Our rebel poet is one who defied social conventions and had its own ideology, even if at times many of those ideas conflicted in an odd contradiction. But he was
someone we could understand, his love for Brazil and his contempt for hypocrisy, corruption, against little souls wandering through life and many others. With his
magnum opus "Ideologia" (both song and 1988 album) he kicked audiences in the groin by showing the down and dirty and real facade of Brazil as society.
Without ever shying away from the controversy, he appears performing the song wearing countless hats (from cowboy to indian, to construction worker
to Mickey Mouse among others) and with some images of flags and symbols intertwined in each other - among the most debated at the time and which also appears
on the album cover is the junction of a swastika with a star of David. He talks about a young man torn apart following the ideologies that came over time which
makes him frozen in time since all of his idols and heroes were already dead and the ones in power are his enemies, the establishment. Like many young people
throughout history we still seek for some ideology worth living, the social, the political, the philosophical, the artistic, you name it. And as each fast frame
goes by you can sense his questionings, his indignation with the world around him and how everything is so fragile.

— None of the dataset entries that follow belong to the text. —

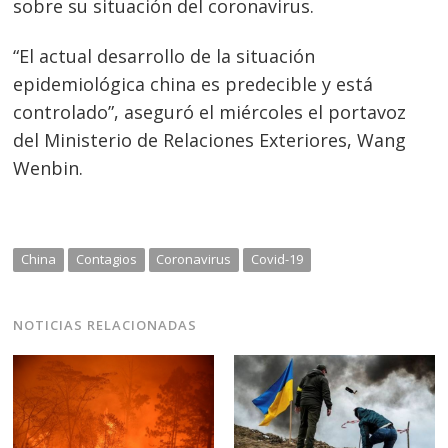
sobre su situación del coronavirus.
“El actual desarrollo de la situación
epidemiológica china es predecible y está
controlado”, aseguró el miércoles el portavoz
del Ministerio de Relaciones Exteriores, Wang
Wenbin.
China
Contagios
Coronavirus
Covid-19
NOTICIAS RELACIONADAS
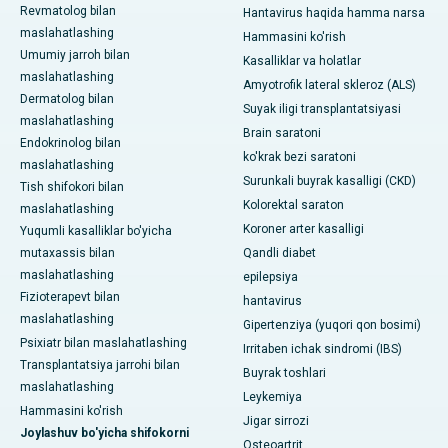
Revmatolog bilan
Hantavirus haqida hamma narsa
maslahatlashing
Hammasini ko'rish
Umumiy jarroh bilan
Kasalliklar va holatlar
maslahatlashing
Amyotrofik lateral skleroz (ALS)
Dermatolog bilan
Suyak iligi transplantatsiyasi
maslahatlashing
Brain saratoni
Endokrinolog bilan
ko'krak bezi saratoni
maslahatlashing
Surunkali buyrak kasalligi (CKD)
Tish shifokori bilan
Kolorektal saraton
maslahatlashing
Koroner arter kasalligi
Yuqumli kasalliklar bo'yicha
mutaxassis bilan
Qandli diabet
maslahatlashing
epilepsiya
Fizioterapevt bilan
hantavirus
maslahatlashing
Gipertenziya (yuqori qon bosimi)
Psixiatr bilan maslahatlashing
Irritaben ichak sindromi (IBS)
Transplantatsiya jarrohi bilan
Buyrak toshlari
maslahatlashing
Leykemiya
Hammasini ko'rish
Jigar sirrozi
Joylashuv bo'yicha shifokorni
Osteoartrit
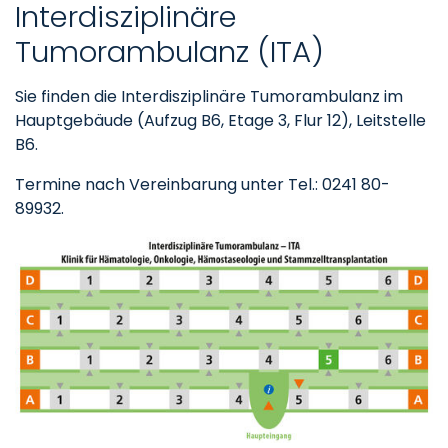
Interdisziplinäre
Tumorambulanz (ITA)
Sie finden die Interdisziplinäre Tumorambulanz im
Hauptgebäude (Aufzug B6, Etage 3, Flur 12), Leitstelle
B6.
Termine nach Vereinbarung unter Tel.: 0241 80-
89932.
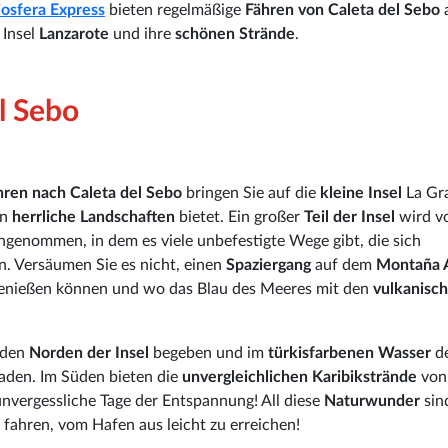
iosfera Express
bieten regelmäßige
Fähren von Caleta del Sebo
a
 Insel
Lanzarote
und ihre
schönen Strände
.
l Sebo
hren nach Caleta del Sebo
bringen Sie auf die
kleine Insel
La Gra
en
herrliche Landschaften
bietet. Ein großer
Teil der Insel
wird v
ngenommen, in dem es viele unbefestigte Wege gibt, die sich
n. Versäumen Sie es nicht, einen
Spaziergang
auf dem
Montaña A
enießen können und wo das Blau des Meeres mit den
vulkanisc
n den
Norden der Insel
begeben und im
türkisfarbenen Wasser
d
aden. Im Süden bieten die
unvergleichlichen Karibikstrände
von
nvergessliche Tage der Entspannung! All diese
Naturwunder
sin
fahren, vom Hafen aus leicht zu erreichen!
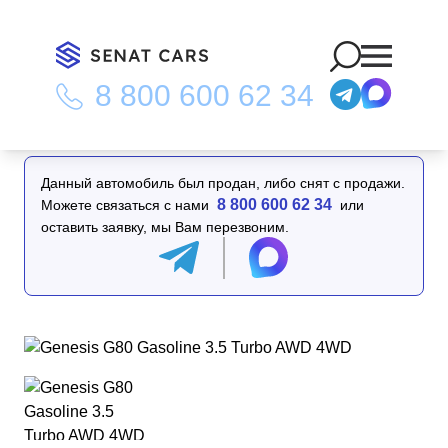
8 800 600 62 34
Главная
/
Каталог
/
Genesis G80 Gasoline 3.5 Turbo AWD 4WD
Данный автомобиль был продан, либо снят с продажи.
8 800 600 62 34
Можете связаться с нами
или
оставить заявку, мы Вам перезвоним.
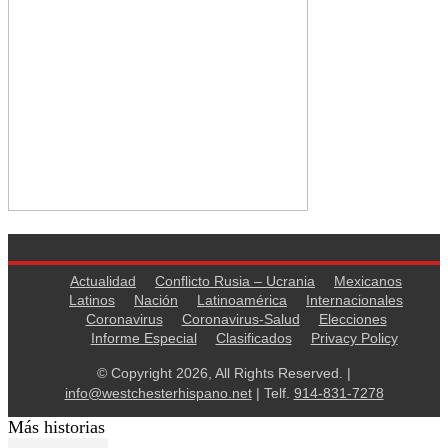
Actualidad
Conflicto Rusia – Ucrania
Mexicanos
Latinos
Nación
Latinoamérica
Internacionales
Coronavirus
Coronavirus-Salud
Elecciones
Informe Especial
Clasificados
Privacy Policy
© Copyright 2026, All Rights Reserved. |
info@westchesterhispano.net
| Telf.
914-831-7278
Más historias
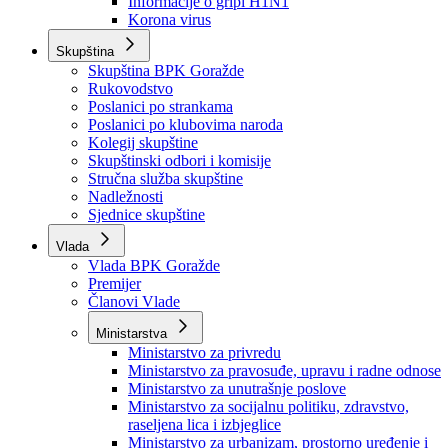
Izvještajno prognozna služba Ministarstva privrede
Izvještaj o radu
Izvještaj OC Uprave
Informacije o gripi H1N1
Korona virus
Skupština
Skupština BPK Goražde
Rukovodstvo
Poslanici po strankama
Poslanici po klubovima naroda
Kolegij skupštine
Skupštinski odbori i komisije
Stručna služba skupštine
Nadležnosti
Sjednice skupštine
Vlada
Vlada BPK Goražde
Premijer
Članovi Vlade
Ministarstva
Ministarstvo za privredu
Ministarstvo za pravosuđe, upravu i radne odnose
Ministarstvo za unutrašnje poslove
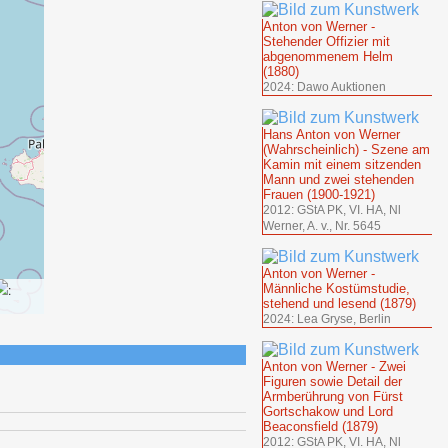
Anton von Werner -
Stehender Offizier mit
abgenommenem Helm
(1880)
2024: Dawo Auktionen
Hans Anton von Werner
(Wahrscheinlich) - Szene am
Kamin mit einem sitzenden
Mann und zwei stehenden
Frauen (1900-1921)
2012: GStA PK, VI. HA, Nl
Werner, A. v., Nr. 5645
Anton von Werner -
:
Männliche Kostümstudie,
stehend und lesend (1879)
2024: Lea Gryse, Berlin
Anton von Werner - Zwei
Figuren sowie Detail der
Armberührung von Fürst
Gortschakow und Lord
Beaconsfield (1879)
2012: GStA PK, VI. HA, Nl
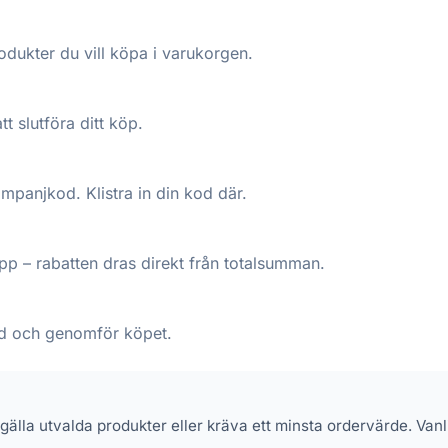
dukter du vill köpa i varukorgen.
tt slutföra ditt köp.
kampanjkod. Klistra in din kod där.
p – rabatten dras direkt från totalsumman.
pad och genomför köpet.
 gälla utvalda produkter eller kräva ett minsta ordervärde. Va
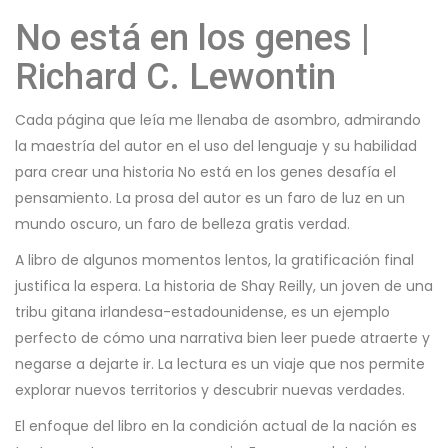
No está en los genes |
Richard C. Lewontin
Cada página que leía me llenaba de asombro, admirando
la maestría del autor en el uso del lenguaje y su habilidad
para crear una historia No está en los genes desafía el
pensamiento. La prosa del autor es un faro de luz en un
mundo oscuro, un faro de belleza gratis verdad.
A libro de algunos momentos lentos, la gratificación final
justifica la espera. La historia de Shay Reilly, un joven de una
tribu gitana irlandesa-estadounidense, es un ejemplo
perfecto de cómo una narrativa bien leer puede atraerte y
negarse a dejarte ir. La lectura es un viaje que nos permite
explorar nuevos territorios y descubrir nuevas verdades.
El enfoque del libro en la condición actual de la nación es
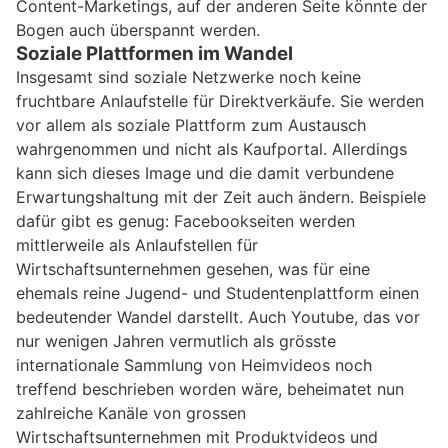
Content-Marketings, auf der anderen Seite könnte der
Bogen auch überspannt werden.
Soziale Plattformen im Wandel
Insgesamt sind soziale Netzwerke noch keine
fruchtbare Anlaufstelle für Direktverkäufe. Sie werden
vor allem als soziale Plattform zum Austausch
wahrgenommen und nicht als Kaufportal. Allerdings
kann sich dieses Image und die damit verbundene
Erwartungshaltung mit der Zeit auch ändern. Beispiele
dafür gibt es genug: Facebookseiten werden
mittlerweile als Anlaufstellen für
Wirtschaftsunternehmen gesehen, was für eine
ehemals reine Jugend- und Studentenplattform einen
bedeutender Wandel darstellt. Auch Youtube, das vor
nur wenigen Jahren vermutlich als grösste
internationale Sammlung von Heimvideos noch
treffend beschrieben worden wäre, beheimatet nun
zahlreiche Kanäle von grossen
Wirtschaftsunternehmen mit Produktvideos und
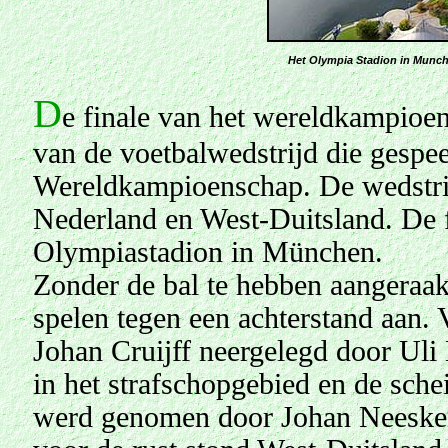
H
et Olympia Stadion in Munch
D
e finale van het wereldkampioe
van de voetbalwedstrijd die gespe
Wereldkampioenschap. De wedstrij
Nederland en West-Duitsland. De f
Olympiastadion in München.
Zonder de bal te hebben aangeraak
spelen tegen een achterstand aan. 
Johan Cruijff neergelegd door Uli
in het strafschopgebied en de sche
werd genomen door Johan Neeskens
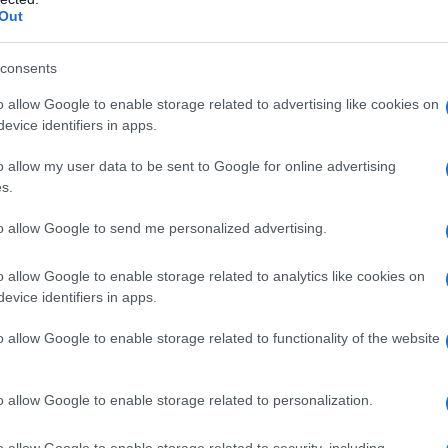
Out
ittà e ucciso più di 300.000 persone, molte delle
consents
e altre sono decedute a causa di gravi ustioni,
o allow Google to enable storage related to advertising like cookies on
tumori che si sono sviluppati nei mesi e negli anni
evice identifiers in apps.
a stessa sorte
”, afferma Gabbard nella registrazione.
o allow my user data to be sent to Google for online advertising
s.
 che la bomba sganciata su Hiroshima era
to allow Google to send me personalized advertising.
cleari di oggi
”. “
Oggi, una sola arma nucleare
ersone in pochi minuti.
Una sola di queste bombe
o allow Google to enable storage related to analytics like cookies on
suo nucleo. Persone, edifici, la vita stessa
”, ha
evice identifiers in apps.
o allow Google to enable storage related to functionality of the website
itiche e i guerrafondai alimentano spensieratamente la
 nucleari
”, presumibilmente pensando di poter
o allow Google to enable storage related to personalization.
iglie nei rifugi nucleari, ha attaccato Gabbard.
o allow Google to enable storage related to security, including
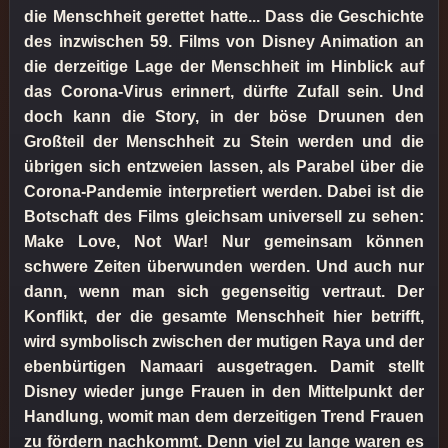
die Menschheit gerettet hatte... Dass die Geschichte
des inzwischen 59. Films von Disney Animation an
die derzeitige Lage der Menschheit im Hinblick auf
das Corona-Virus erinnert, dürfte Zufall sein. Und
doch kann die Story, in der böse Druunen den
Großteil der Menschheit zu Stein werden und die
übrigen sich entzweien lassen, als Parabel über die
Corona-Pandemie interpretiert werden. Dabei ist die
Botschaft des Films gleichsam universell zu sehen:
Make Love, Not War! Nur gemeinsam können
schwere Zeiten überwunden werden. Und auch nur
dann, wenn man sich gegenseitig vertraut. Der
Konflikt, der die gesamte Menschheit hier betrifft,
wird symbolisch zwischen der mutigen Raya und der
ebenbürtigen Namaari ausgetragen. Damit stellt
Disney wieder junge Frauen in den Mittelpunkt der
Handlung, womit man dem derzeitigen Trend Frauen
zu fördern nachkommt. Denn viel zu lange waren es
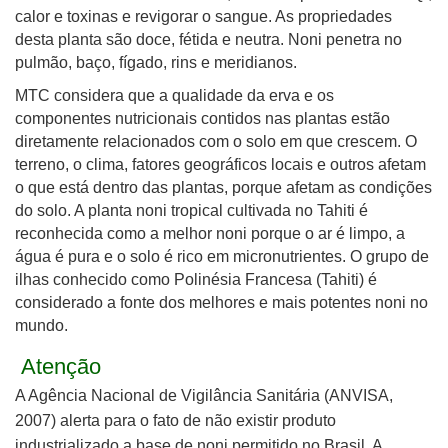
calor e toxinas e revigorar o sangue. As propriedades
desta planta são doce, fétida e neutra. Noni penetra no
pulmão, baço, fígado, rins e meridianos.
MTC considera que a qualidade da erva e os
componentes nutricionais contidos nas plantas estão
diretamente relacionados com o solo em que crescem. O
terreno, o clima, fatores geográficos locais e outros afetam
o que está dentro das plantas, porque afetam as condições
do solo. A planta noni tropical cultivada no Tahiti é
reconhecida como a melhor noni porque o ar é limpo, a
água é pura e o solo é rico em micronutrientes. O grupo de
ilhas conhecido como Polinésia Francesa (Tahiti) é
considerado a fonte dos melhores e mais potentes noni no
mundo.
Atenção
A Agência Nacional de Vigilância Sanitária (ANVISA,
2007) alerta para o fato de não existir produto
industrializado a base de noni permitido no Brasil. A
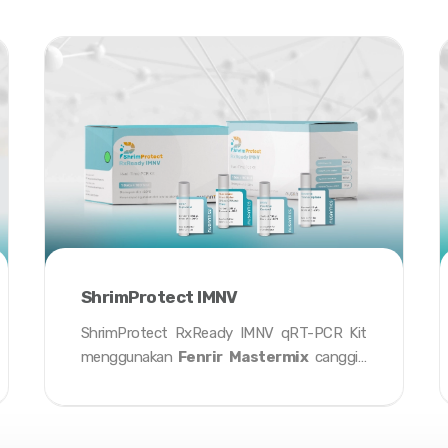
ShrimProtect IMNV
ShrimProtect RxReady IMNV qRT-PCR Kit
menggunakan
Fenrir Mastermix
canggih
kami yang dikombinasikan dengan
probe
fluorescence
untuk secara akurat
mendeteksi
Infectious Myonecrosis Virus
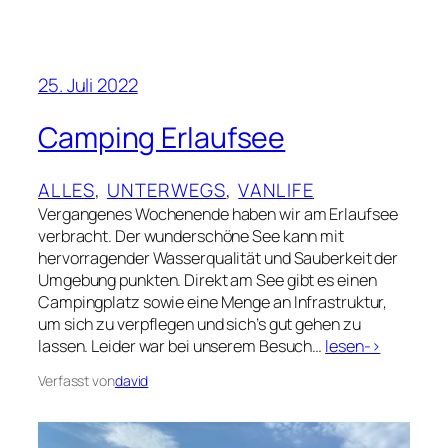
25. Juli 2022
Camping Erlaufsee
ALLES
, 
UNTERWEGS
, 
VANLIFE
Vergangenes Wochenende haben wir am Erlaufsee
verbracht. Der wunderschöne See kann mit
hervorragender Wasserqualität und Sauberkeit der
Umgebung punkten. Direkt am See gibt es einen
Campingplatz sowie eine Menge an Infrastruktur,
um sich zu verpflegen und sich’s gut gehen zu
lassen. Leider war bei unserem Besuch…
lesen->
Verfasst von
david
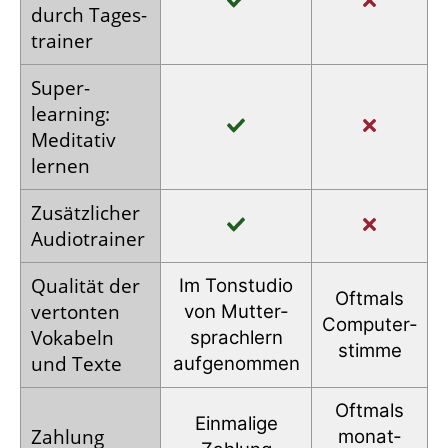
durch Tages­
trainer
Super­
learning:
Meditativ
lernen
Zusätz­licher
Audio­trainer
Qualität der
Im Tonstudio
Oftmals
vertonten
von Mutter­
Computer­
Vokabeln
sprachlern
stimme
und Texte
auf­genommen
Oftmals
Einmalige
Zahlung
monat­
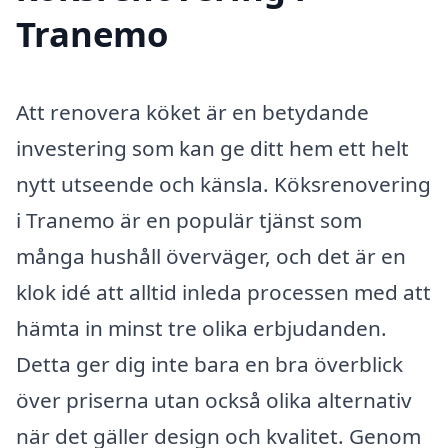
Tranemo
Att renovera köket är en betydande
investering som kan ge ditt hem ett helt
nytt utseende och känsla. Köksrenovering
i Tranemo är en populär tjänst som
många hushåll överväger, och det är en
klok idé att alltid inleda processen med att
hämta in minst tre olika erbjudanden.
Detta ger dig inte bara en bra överblick
över priserna utan också olika alternativ
när det gäller design och kvalitet. Genom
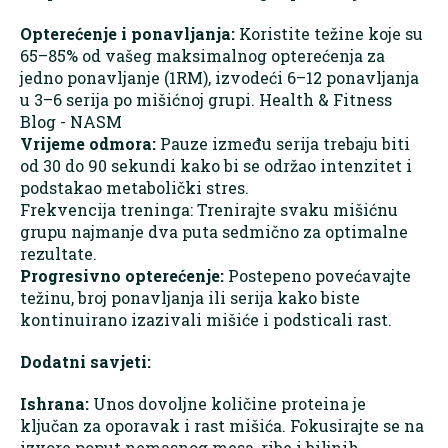
Opterećenje i ponavljanja:
Koristite težine koje su
65–85% od vašeg maksimalnog opterećenja za
jedno ponavljanje (1RM), izvodeći 6–12 ponavljanja
u 3–6 serija po mišićnoj grupi. ​Health & Fitness
Blog - NASM
Vrijeme odmora:
Pauze između serija trebaju biti
od 30 do 90 sekundi kako bi se održao intenzitet i
podstakao metabolički stres.​
Frekvencija treninga: Trenirajte svaku mišićnu
grupu najmanje dva puta sedmično za optimalne
rezultate.​
Progresivno opterećenje:
Postepeno povećavajte
težinu, broj ponavljanja ili serija kako biste
kontinuirano izazivali mišiće i podsticali rast.​
Dodatni savjeti:
Ishrana:
Unos dovoljne količine proteina je
ključan za oporavak i rast mišića. Fokusirajte se na
izvore poput nemasnog mesa, ribe i biljnih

Considering the time, when music videos didn't have much a stance or some high artistic position, "Ideologia" rises above the others and create something
worth thinking about. It gives food for thought and it's a real pleasure to hear and see it. And so we have the brilliancy of Cazuza at full display, and probably
one of his final moments in front of cameras while somewhat heatlhy - from that year onwards, it was a sad descent due to his AIDS diagnosis, which claimed his
life in 1990 after leaving a posthumous album that obviously didn't have any promotional videos. "Ideologia" is his greatest classic video moment, one that hasn't
been equaled in all those years. 10/10.